D'après l'extrait, qu'est-ce qui donne aux structures caritatives une véritable souplesse de gestion ?

■ Extrait ■
◇ ◇ ◇ ◇ ◇ ◇ ◇

C'est pourquoi, il semble que l'Etat se tourne aujourd'hui vers le tissu associatif qui joue un rôle décisif dans la lutte contre la misère et l'exclusion via les organisations caritatives comme les "Restos du Cœur", Emmaüs ou encore ATD Quart Monde. L'Etat se défausse sur ces associations, se contentant de financer ces structures par le biais de subventions publiques. Les structures caritatives offrent plusieurs avantages :

  • une véritable souplesse de gestion : les bénévoles ne sont pas astreints au droit du travail (repos hebdomadaire, congés payés.…) ;
  • l'Etat peut évaluer les résultats des missions des organisations et dans un souci d'efficacité les récompenser par des subventions plus importantes ;
  • les bénéficiaires déjà reconnaissants envers les structures caritatives  n'exigent guère plus, alors que devant un interlocuteur représentant l'Etat, ils pourraient réclamer davantage ou se montrer vindicatifs.

◇ ◇ ◇ ◇ ◇ ◇ ◇

■ Données fournies ■
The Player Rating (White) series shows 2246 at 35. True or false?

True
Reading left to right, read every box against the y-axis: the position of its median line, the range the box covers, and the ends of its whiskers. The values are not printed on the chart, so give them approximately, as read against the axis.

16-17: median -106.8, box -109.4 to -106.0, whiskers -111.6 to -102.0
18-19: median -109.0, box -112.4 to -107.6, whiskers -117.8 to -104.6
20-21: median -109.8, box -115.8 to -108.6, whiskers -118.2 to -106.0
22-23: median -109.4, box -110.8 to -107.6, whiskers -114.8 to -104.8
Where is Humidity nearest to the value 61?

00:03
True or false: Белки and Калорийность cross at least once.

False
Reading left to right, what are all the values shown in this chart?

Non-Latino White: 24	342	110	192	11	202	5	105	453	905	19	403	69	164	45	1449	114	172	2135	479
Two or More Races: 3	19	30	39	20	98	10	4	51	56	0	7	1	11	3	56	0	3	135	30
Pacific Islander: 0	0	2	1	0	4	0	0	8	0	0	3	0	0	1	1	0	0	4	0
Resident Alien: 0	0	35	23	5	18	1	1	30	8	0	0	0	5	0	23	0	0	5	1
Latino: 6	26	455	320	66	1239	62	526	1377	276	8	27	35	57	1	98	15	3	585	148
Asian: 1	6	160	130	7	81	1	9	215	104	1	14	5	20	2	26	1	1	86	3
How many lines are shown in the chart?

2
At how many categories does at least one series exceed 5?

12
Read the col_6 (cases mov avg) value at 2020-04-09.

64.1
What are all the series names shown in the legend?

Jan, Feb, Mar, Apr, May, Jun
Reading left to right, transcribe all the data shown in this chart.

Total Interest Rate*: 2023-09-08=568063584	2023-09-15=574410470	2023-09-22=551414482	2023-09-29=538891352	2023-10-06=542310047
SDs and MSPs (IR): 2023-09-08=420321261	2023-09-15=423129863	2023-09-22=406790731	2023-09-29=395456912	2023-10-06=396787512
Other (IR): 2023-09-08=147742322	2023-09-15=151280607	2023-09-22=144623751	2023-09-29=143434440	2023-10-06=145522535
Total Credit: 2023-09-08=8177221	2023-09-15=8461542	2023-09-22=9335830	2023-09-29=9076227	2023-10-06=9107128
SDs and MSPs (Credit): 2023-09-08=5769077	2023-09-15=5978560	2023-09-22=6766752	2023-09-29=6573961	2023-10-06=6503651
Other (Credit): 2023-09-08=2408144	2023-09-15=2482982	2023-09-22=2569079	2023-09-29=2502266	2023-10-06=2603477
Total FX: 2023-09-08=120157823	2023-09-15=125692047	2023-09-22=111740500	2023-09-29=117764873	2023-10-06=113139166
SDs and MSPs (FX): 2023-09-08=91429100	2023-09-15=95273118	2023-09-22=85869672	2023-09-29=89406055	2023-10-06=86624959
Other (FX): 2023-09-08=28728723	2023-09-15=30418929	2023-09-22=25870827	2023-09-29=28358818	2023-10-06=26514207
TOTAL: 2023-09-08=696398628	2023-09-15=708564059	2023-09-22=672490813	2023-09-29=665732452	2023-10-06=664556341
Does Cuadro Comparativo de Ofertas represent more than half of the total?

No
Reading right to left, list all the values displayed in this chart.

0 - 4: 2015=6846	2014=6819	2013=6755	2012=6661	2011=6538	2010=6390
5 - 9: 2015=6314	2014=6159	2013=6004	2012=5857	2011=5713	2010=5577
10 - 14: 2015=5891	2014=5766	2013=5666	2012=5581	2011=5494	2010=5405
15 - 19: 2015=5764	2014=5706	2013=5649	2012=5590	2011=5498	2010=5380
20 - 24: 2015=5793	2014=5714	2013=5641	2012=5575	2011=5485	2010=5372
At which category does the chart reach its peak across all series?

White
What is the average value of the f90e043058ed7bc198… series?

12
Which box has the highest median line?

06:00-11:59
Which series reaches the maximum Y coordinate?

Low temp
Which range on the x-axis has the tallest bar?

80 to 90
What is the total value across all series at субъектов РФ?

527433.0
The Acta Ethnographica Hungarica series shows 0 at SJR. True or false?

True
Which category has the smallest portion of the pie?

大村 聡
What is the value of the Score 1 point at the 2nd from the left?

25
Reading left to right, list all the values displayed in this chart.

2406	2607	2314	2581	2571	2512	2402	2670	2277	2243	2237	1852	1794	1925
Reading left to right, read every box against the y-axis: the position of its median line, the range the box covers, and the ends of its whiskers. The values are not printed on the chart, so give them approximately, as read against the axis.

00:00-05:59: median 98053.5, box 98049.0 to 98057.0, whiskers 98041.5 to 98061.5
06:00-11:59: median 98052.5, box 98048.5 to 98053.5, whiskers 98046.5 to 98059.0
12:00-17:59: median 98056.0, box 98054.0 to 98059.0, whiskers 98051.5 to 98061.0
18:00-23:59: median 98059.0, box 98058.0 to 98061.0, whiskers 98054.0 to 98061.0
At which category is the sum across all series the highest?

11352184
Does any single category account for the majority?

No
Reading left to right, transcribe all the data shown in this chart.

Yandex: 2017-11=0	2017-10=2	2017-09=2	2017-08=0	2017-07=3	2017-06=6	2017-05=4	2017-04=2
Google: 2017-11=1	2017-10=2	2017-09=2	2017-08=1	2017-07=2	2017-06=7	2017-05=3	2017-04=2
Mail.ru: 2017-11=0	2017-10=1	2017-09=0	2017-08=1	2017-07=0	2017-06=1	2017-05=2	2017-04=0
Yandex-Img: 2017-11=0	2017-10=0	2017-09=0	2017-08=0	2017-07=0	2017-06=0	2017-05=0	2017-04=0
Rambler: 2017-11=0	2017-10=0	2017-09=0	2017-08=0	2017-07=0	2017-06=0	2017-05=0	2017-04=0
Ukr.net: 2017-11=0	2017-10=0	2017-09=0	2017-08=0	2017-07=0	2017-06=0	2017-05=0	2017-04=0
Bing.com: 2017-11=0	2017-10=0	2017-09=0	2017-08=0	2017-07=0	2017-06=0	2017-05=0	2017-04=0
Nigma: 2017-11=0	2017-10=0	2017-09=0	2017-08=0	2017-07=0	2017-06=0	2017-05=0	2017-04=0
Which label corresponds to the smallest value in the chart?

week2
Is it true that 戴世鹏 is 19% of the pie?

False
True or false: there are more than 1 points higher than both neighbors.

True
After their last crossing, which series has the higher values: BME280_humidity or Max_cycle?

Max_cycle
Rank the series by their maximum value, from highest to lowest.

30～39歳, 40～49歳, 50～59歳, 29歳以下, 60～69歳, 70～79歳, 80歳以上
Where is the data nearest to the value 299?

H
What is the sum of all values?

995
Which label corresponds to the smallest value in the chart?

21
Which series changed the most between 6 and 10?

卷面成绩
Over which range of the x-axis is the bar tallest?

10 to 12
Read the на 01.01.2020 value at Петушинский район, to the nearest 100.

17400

◇ ◇ ◇ ◇ ◇ ◇ ◇

■ Corrigé ■
Leurs bénévoles ne sont pas astreints au droit du travail. Ils n'ont donc pas droit, par exemple, au repos hebdomadaire ou aux congés payés.